いつものようにすぐに香南にかまわず去っていくだろう。
しかし少年は。
「ねえ、僕と遊ばない?」
「え?」
予想外のことを言われて香南は呆気にとられた。
返事をする前に、少年に腕を引っ張られていた。
動揺したまま、止める間もなく半ば強引に空き地から連れ出されてしまった。
それが陸と香南の初めての出会いだった。
その時の出来事から今日まで、家も近所で一人だった香南は
ずっと彼に引っ張られてここまで来た感じだった。
放っておいてほしいなとは思ったけど不思議と陸を拒絶したことは一度もない。
今でも疑問に思っている。

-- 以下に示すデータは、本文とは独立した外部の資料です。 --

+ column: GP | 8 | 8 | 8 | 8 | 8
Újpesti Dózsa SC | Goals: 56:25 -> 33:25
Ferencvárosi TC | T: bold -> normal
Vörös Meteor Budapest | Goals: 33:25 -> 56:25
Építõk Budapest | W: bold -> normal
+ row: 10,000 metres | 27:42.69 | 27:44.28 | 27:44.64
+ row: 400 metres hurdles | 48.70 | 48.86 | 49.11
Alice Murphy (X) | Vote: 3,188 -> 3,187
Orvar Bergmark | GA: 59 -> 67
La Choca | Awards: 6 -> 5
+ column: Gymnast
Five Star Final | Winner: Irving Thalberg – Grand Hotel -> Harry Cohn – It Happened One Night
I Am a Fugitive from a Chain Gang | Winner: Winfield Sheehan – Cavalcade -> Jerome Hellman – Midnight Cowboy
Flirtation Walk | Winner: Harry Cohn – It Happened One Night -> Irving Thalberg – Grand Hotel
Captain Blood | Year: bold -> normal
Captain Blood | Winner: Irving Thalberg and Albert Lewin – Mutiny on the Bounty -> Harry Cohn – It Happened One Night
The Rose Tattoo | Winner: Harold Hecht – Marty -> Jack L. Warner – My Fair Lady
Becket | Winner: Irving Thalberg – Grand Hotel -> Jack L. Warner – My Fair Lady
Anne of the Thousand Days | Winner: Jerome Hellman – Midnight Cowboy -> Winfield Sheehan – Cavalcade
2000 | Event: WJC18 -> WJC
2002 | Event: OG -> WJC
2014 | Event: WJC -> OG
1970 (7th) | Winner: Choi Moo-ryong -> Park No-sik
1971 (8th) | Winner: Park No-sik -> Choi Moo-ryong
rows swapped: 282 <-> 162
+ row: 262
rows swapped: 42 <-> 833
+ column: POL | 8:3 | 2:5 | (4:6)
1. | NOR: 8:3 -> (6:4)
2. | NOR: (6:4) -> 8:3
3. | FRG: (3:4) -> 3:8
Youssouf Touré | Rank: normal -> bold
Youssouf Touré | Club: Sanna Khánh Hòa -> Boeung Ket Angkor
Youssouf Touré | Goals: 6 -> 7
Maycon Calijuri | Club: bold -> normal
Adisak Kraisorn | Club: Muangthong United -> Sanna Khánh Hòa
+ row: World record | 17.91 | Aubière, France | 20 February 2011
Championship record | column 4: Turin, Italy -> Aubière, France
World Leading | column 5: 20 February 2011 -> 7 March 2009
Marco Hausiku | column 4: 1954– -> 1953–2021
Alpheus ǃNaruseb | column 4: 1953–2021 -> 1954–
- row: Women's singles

彼はどうして公園にいた香南に声をかけてきたんだろう。
何故今でも一緒にいようとするのだろう。
面白くもなんともなさそうな一人の女の子に。
大概は接触してくるのは最初だけで誰一人香南と一緒にいようなどとはしなかったのに、
陸だけはずっと昔から香南の隣にいた。
もしかしたら香南と同じで変わり者なのかもしれないと納得することにしていた。
「またお前購買のパンだけか。ほら、僕のおかず分けてやるよ」
パンを一口かじっていると陸が弁当箱をこちらに差し出してくる。
「いいわよ、別に。私は小食なの」
香南は無下に断ろうとする。朝に弁当を作ってきてもいいのだけど面倒くさい。
それにあの両親にお弁当を作ってもらうことは期待できないし、
もちろん頼む気もさらさらない。結果昼食は購買のパンになることが多い。
「駄目よ、香南。ちゃんと食べなきゃ立派な大人になれないわよ」
自分は子供か、と心で突っ込む。
桃子は自身の弁当箱の蓋を裏返して、そこにおかずを乗せていき、
はいどうぞと香南の前に差し出してくる。
「抜け駆けはゆるさねーぜ! 香南、俺のも遠慮せず食ってくれ」
アンパンが大げさに腕まくりすると、自分の箸を逆さにして弁当のおかずを、
さっきの蓋の上に追加していく。
陸も同じようにそれに倣った。
見事におかずの山が出来た。
三人ともじーっと香南を見つめている。
「・・・・」
熱い視線が注いでくる。
「あーもう・・わかったわよ、ありがたく頂きます」
観念したように肩をすくめて息を吐いた。
手を合わせると、三人とも満足したように笑った。
おかずを口にした・・・・美味しい。
本当にお節介な連中。
そう思いながらも胸に生まれたこの何とも言えない熱っぽいものは何だろうか。
例えばもしも。
他人に彼らのこと好きかどうかと問われれば。
香南の答えは・・・
好きだとは言わないけど
・・・・でも嫌いじゃなかった。